Here's a picture of the foil and fitting. I understand that this flange has a spigot going into the foil, and that's the bit that's seized solid. Unfortunately I don't have enough spare length to cut the foil above the fitting and "peel" the aluminium off the stainless steel. If I need to do that it'll cost me a new section of foil.

2-Bottomoffoil.jpg


Thanks in advance,
 
I got mine off by soaking overnight in coca cola, I kid you not, and then serious use of a large copper hammer. It still bears the marks to this day, but it came off.
 
Encountered this problem when I renewed my rig earlier this year. The rigging firm that did the job said that only two out of every ten Rotostays can have forestay and foil separated without wrecking the unit. The process is very brutal and involves heat, large vices and heavy hammers. If someone is doing this to your Rotostay, don't watch! I was luckily in the two out of the 10 band, hope you are too! A replacement (Furlex) was around £1500 . If you do manage to get it apart and it is in good shape, you can prevent a recurrence by checking the connnection by the drum and applying some lubrication.
 
Too much doom and gloom. I have seperated a couple of these. Yes you need to get them really hot with a decent torch and then hit them hard with something to break the corrosion. I heated mine then used a heavy steel hammer and a large lump of wood. This avoids the damage to the stainless fitting. You do need to secure the foil, but clamping is a good way to damage the foil. I found that I could hold it down sufficiently with rope so that the the point impact could do its trick. You probably wont get it to move for a while, just keep heating it up. If you are worried about melting the ali, then remember that the steel is acting as a heat sink, so dont heat above 3" from the bottom! When you do hit it. Speed of hammer movement and weight are important. so is using a decent size and strength piece of wood.
 
Luff Groove

While on the subject.. does anyone happen to know the diameter of the mast groove on these rotostay's.

Looking for some sails and not sure what diameter.

Thanks & regards
Tyrone
 
I agree, too much doom and gloom here. Have experience of 2 complete re-rigs with a rotostay (one on dad's boat, one on mine).

Dad's boat had a new forestay threaded through the rotostay and then had the top fitting added to the wire (either a norseman or stalock).
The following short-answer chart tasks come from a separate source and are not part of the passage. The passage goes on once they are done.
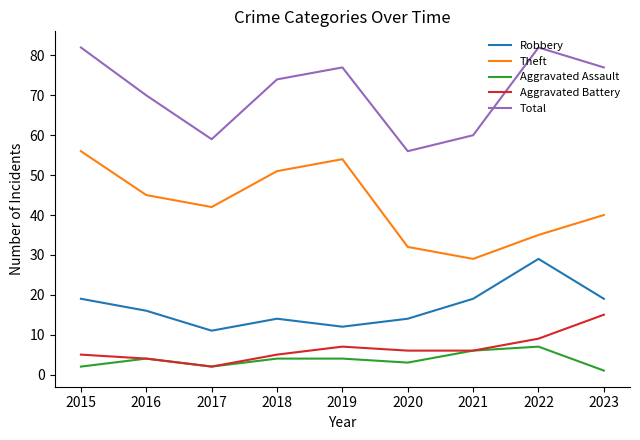

Is the value of Aggravated Battery at 2017 greater than the value of Aggravated Assault at 2023?

Yes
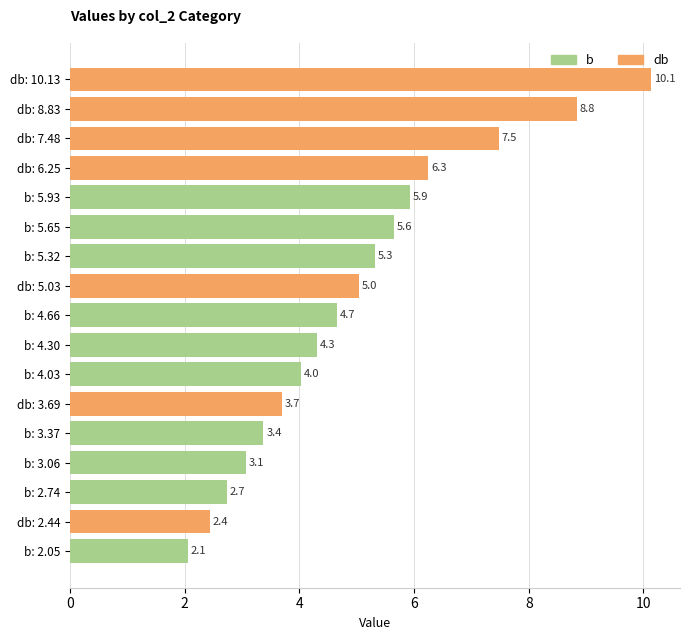

The value at 9 is 2.1. True or false?

True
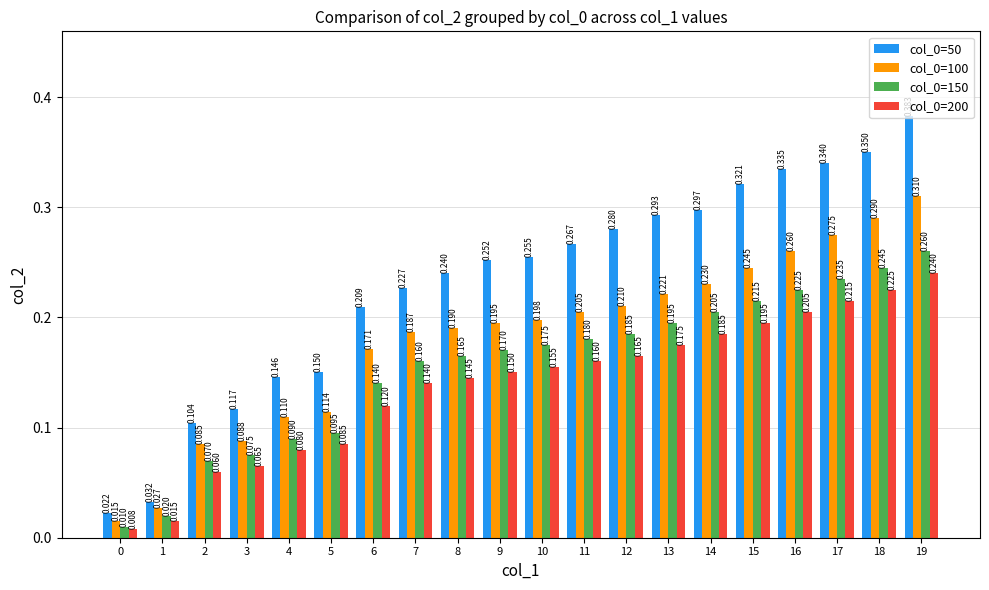

At which category is the sum across all series the highest?

19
Mine had the bits separated and remachined when I re-rigged (Atlantic Spars). To be fair I was told that sometimes the separation process can destroy the rotostay and they made no promises, however, job done and £1400 plus the cost of sailmaker (different size bolt rope for the different furling systems) was saved.

Andy
 
You could use a slide hammer with an appropriate fitting for the flange. For heating it (for that is surely what you'll have to do as well) use a pan of hot oil, just heat the pan on a gas burner till it smokes. It has the merits of getting lots of heat on the job plus you eon't get hot spots of discolouration plus some oil may get into the join.